◆ Skeletal landmark data:
- Opening Delimiter -

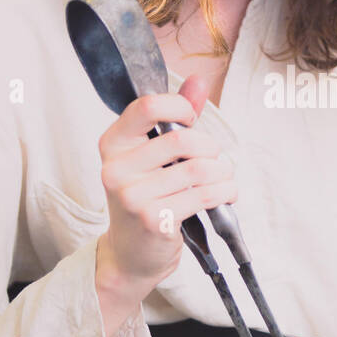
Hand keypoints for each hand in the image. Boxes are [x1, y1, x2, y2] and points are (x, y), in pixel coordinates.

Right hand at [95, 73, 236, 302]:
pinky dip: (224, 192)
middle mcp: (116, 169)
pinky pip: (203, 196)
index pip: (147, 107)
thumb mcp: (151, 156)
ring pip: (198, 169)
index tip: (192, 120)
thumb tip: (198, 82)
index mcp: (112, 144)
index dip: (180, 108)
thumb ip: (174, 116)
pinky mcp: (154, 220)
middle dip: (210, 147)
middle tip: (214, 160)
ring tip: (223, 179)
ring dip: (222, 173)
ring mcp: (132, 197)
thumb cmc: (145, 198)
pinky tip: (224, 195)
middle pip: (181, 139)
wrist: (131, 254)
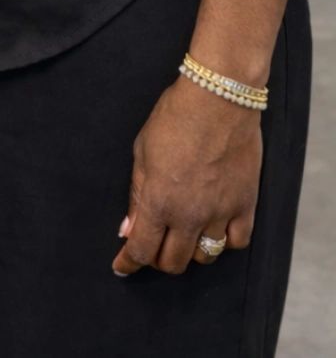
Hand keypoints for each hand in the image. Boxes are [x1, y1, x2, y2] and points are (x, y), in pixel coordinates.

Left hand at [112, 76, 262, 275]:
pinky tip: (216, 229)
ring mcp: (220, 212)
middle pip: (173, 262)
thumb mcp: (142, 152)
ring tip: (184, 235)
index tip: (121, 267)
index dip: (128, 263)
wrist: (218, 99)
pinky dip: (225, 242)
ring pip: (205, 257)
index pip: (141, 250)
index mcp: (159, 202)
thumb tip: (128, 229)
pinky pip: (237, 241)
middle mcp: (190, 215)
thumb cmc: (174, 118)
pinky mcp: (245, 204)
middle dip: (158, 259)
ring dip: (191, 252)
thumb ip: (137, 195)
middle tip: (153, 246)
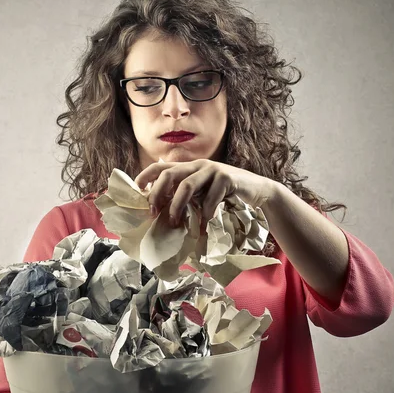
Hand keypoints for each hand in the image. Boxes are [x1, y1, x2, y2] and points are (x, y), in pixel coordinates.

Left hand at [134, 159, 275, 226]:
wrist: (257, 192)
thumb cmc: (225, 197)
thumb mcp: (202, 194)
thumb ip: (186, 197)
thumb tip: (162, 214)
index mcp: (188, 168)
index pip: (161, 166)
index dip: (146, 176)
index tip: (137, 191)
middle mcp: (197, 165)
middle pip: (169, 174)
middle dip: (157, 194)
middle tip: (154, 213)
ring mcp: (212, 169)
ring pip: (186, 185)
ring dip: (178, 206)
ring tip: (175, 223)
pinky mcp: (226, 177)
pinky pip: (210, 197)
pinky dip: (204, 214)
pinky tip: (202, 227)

- Closing Delimiter -
- Opening Delimiter -

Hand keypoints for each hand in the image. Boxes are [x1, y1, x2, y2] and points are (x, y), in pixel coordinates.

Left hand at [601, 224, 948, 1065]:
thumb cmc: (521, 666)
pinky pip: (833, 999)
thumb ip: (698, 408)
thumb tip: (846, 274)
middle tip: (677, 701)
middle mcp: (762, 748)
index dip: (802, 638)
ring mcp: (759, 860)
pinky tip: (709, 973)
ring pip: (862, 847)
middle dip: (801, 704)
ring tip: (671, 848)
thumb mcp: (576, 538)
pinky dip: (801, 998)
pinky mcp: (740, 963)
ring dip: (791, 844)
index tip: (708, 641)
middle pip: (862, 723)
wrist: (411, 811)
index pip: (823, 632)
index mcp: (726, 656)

- Closing Delimiter -

In the entries above, find the line holding "ring mcp: (759, 860)" and the line holding "index mcp: (726, 656)"; print both of them and every line between, exactly, and nothing else.

ring mcp: (759, 860)
pinky tip: (709, 973)
ring pip: (862, 847)
middle dip: (801, 704)
ring tip: (671, 848)
thumb mcp: (576, 538)
pinky dip: (801, 998)
pinky mcp: (740, 963)
ring dip: (791, 844)
index tip: (708, 641)
middle pip: (862, 723)
wrist: (411, 811)
index pip: (823, 632)
index mcp: (726, 656)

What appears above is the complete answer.